Thursday, December 8, 2011

And you call yourselves statisticians

It's been a long time since I wrote, but with school winding down, I thought I'd have a little discussion about econometrics. This morning, I came across a Gallup poll (via Greg Mankiw's blog) on the difference in education between the top 1% of earners and the bottom 99%. The idea is to attribute some of the discrepancy in earning to differences in educational attainment.

As reported, the top 1% are way more likely to go to college and get a graduate education than the 99%, which would, due to its size, closely resemble statistics of the average. This seems like a legitimate theory to explain at least some of the income inequality. But looks can be deceiving; it's conclusions aren't based on sound statistical methods.

The main problem here is breaking up the data. Given the popularity of Occupy Wallstreet and the 99% movement, the split between the top 1% of earners and the bottom 99% may be politically interesting. However, this is poor motivation to split the data at that point. If we were to split it instead at 2% and 98%, would we see a statistically significant difference from Gallup's initial findings? What about 3% and 97%?

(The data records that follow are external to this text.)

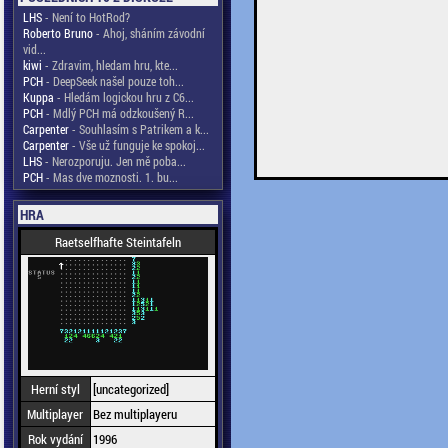
LHS
- Není to HotRod?
Roberto Bruno
- Ahoj, sháním závodní
vid...
kiwi
- Zdravim, hledam hru, kte...
PCH
- DeepSeek našel pouze toh...
Kuppa
- Hledám logickou hru z C6...
PCH
- Mdlý PCH má odzkoušený R...
Carpenter
- Souhlasím s Patrikem a k...
Carpenter
- Vše už funguje ke spokoj...
LHS
- Nerozporuju. Jen mě poba...
PCH
- Mas dve moznosti. 1. bu...
HRA
Raetselfhafte Steintafeln
Herní styl
[uncategorized]
Multiplayer
Bez multiplayeru
Rok vydání
1996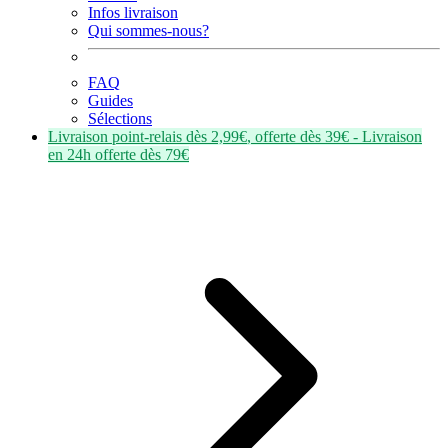
Infos livraison
Qui sommes-nous?
FAQ
Guides
Sélections
Livraison point-relais dès
2,99€
, offerte dès
39€
- Livraison
en
24h
offerte dès
79€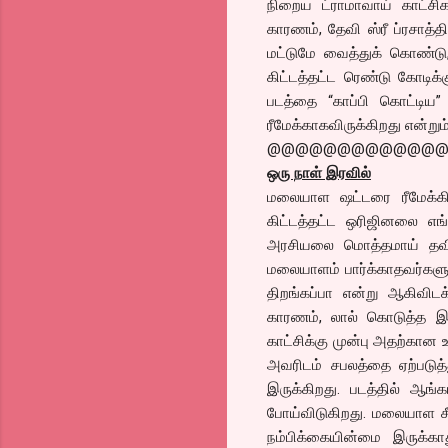
நிறைய ட்ராமாவாய் காட்சிகள
காரணம், தேவி ஸ்ரீ ப்ரசாத்
மட்டுமே வைத்துக் கொண்டு
கிட்டத்தட்ட ரெண்டு கோடிக்க
படத்தை “காப்பி கொட்டிய” ப
ரீமேக்காகவிருக்கிறது என்றும
@@@@@@@@@@@@
ஒரு நாள் இரவில்
மலையாள ஷட்டரை ரீமேக்கியிர
கிட்டத்தட்ட ஒரிஜினலை எங
அரசியலை மொத்தமாய் தவிர்
மலையாளம் பார்க்காதவர்களுக
திறங்கப்பா என்று ஆகிவிட
காரணம், லால் கொடுத்த இய
காட்சிக்கு முன்பு அதற்கான 
அவரிடம் சபலத்தை ஏற்படுத
இருக்கிறது. படத்தில் ஆங்
போய்விடுகிறது. மலையாள சீ
நம்பிக்கையின்மை இருக்காத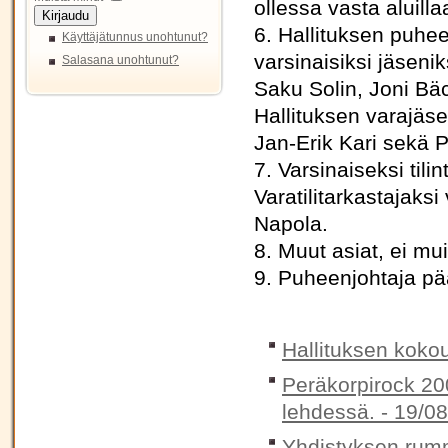
ollessa vasta aluilla
Kirjaudu
6. Hallituksen puheen
Käyttäjätunnus unohtunut?
varsinaisiksi jäseniks
Salasana unohtunut?
Saku Solin, Joni Bä
Hallituksen varajäsen
Jan-Erik Kari sekä Pä
7. Varsinaiseksi tilin
Varatilitarkastajaksi 
Napola.
8. Muut asiat, ei mui
9. Puheenjohtaja pä
Hallituksen koko
Peräkorpirock 2009
lehdessä. -
19/08
Yhdistyksen rummu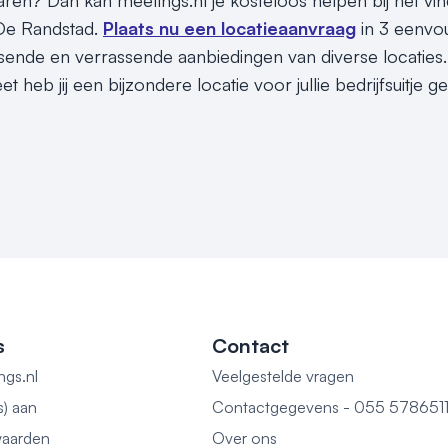
paren? Dan kan meetings.nl je kosteloos helpen bij het vi
n De Randstad.
Plaats nu een locatieaanvraag
in 3 eenvo
assende en verrassende aanbiedingen van diverse locaties.
t heb jij een bijzondere locatie voor jullie bedrijfsuitje 
s
Contact
ngs.nl
Veelgestelde vragen
s) aan
Contactgegevens - 055 578651
aarden
Over ons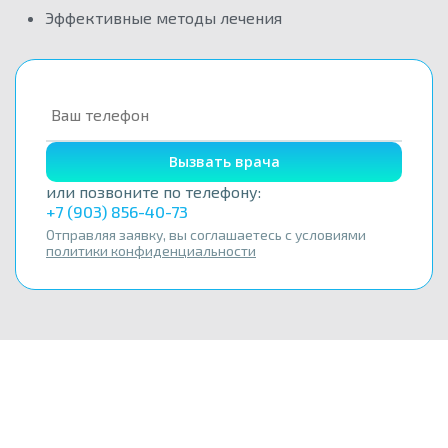
Эффективные методы лечения
Вызвать врача
или позвоните по телефону:
+7 (903) 856-40-73
Отправляя заявку, вы соглашаетесь с условиями
политики конфиденциальности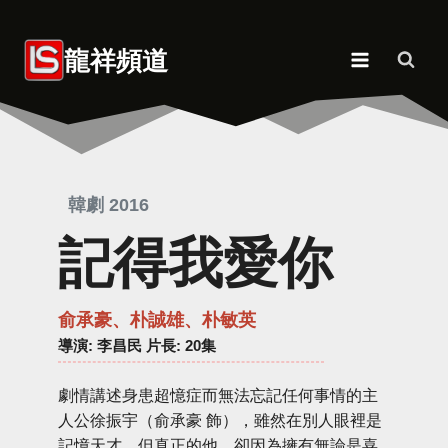
Skip
to
龍祥頻道
content
韓劇 2016
記得我愛你
俞承豪、朴誠雄、朴敏英
導演
: 李昌民 片長: 20集
劇情講述身患超憶症而無法忘記任何事情的主
人公徐振宇（俞承豪 飾），雖然在別人眼裡是
記憶天才，但真正的他，卻因為擁有無論是喜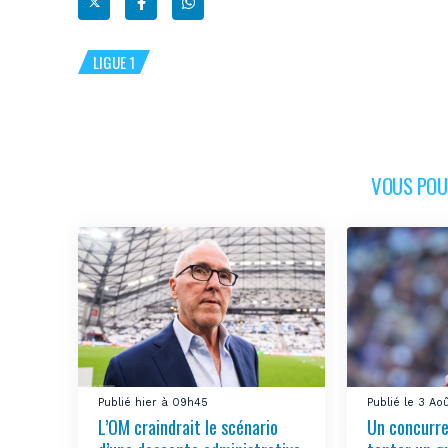
LIGUE 1
VOUS POUR
Publié hier à 09h45
Publié le 3 Ao
L’OM craindrait le scénario
Un concurre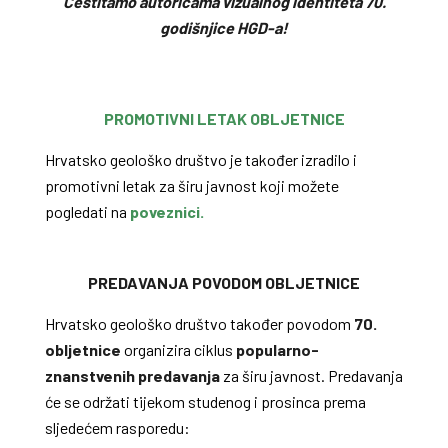
Čestitamo autoricama vizualnog identiteta 70.
godišnjice HGD-a!
PROMOTIVNI LETAK OBLJETNICE
Hrvatsko geološko društvo je također izradilo i
promotivni letak za širu javnost koji možete
pogledati na
poveznici.
PREDAVANJA POVODOM OBLJETNICE
Hrvatsko geološko društvo
također povodom
70.
obljetnice
organizira ciklus
popularno-
znanstvenih predavanja
za širu javnost. Predavanja
će se održati tijekom studenog i prosinca prema
sljedećem rasporedu: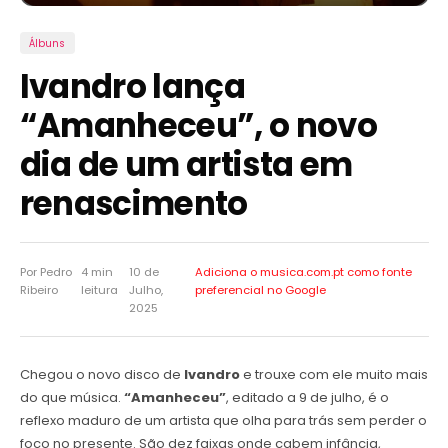
Álbuns
Ivandro lança
“Amanheceu”, o novo
dia de um artista em
renascimento
Por Pedro
4 min
10 de
Adiciona o musica.com.pt como
fonte
Ribeiro
leitura
Julho,
preferencial no Google
2025
Chegou o novo disco de
Ivandro
e trouxe com ele muito mais
do que música.
“Amanheceu”
, editado a 9 de julho, é o
reflexo maduro de um artista que olha para trás sem perder o
foco no presente. São dez faixas onde cabem infância,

What Gallup would have done were they equipped with the proper statistical motivations is split the data  based on the demographics first (that is, find statistically significantly different groups of earners), then test the difference in demographics (education, party lines, religion, whatever) themselves. This sort of threshold model would help them find a number (five, for example, instead of two) of groups of similar individuals within the population, then test the difference between the groups.

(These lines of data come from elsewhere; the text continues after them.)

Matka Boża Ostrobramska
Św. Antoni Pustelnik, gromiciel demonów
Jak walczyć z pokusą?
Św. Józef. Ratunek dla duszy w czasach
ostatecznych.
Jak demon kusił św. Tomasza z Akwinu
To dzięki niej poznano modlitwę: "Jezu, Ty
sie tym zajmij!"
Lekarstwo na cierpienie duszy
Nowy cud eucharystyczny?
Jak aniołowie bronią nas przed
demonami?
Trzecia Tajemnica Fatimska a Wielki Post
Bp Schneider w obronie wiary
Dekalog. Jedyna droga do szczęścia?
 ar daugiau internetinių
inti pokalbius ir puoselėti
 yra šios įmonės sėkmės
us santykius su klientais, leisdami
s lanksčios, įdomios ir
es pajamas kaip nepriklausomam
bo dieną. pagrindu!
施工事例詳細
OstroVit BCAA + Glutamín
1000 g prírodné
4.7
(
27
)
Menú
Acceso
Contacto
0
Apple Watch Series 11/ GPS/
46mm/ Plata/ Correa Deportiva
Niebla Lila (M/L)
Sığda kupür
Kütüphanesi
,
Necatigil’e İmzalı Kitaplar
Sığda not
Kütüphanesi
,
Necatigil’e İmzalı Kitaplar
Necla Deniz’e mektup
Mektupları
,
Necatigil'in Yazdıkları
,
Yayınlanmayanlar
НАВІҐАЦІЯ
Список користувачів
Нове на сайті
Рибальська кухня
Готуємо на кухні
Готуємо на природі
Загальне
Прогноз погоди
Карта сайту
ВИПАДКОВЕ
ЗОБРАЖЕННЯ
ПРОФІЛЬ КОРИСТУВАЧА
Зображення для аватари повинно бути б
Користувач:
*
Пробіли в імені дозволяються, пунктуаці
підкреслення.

Instead, Gallup split the data via a politically motivated line and came up with -- you guessed it -- politically motivated conclusions. And they ought to know better.

Had they tested the data with the proper statistical tools, perhaps they'd actually come to a conclusion that might help illuminate the underlying reasons for differences in education between the rich and poor. But these results fuel argument rather than fostering any serious intellectual conversation. For shame, Gallup. For shame.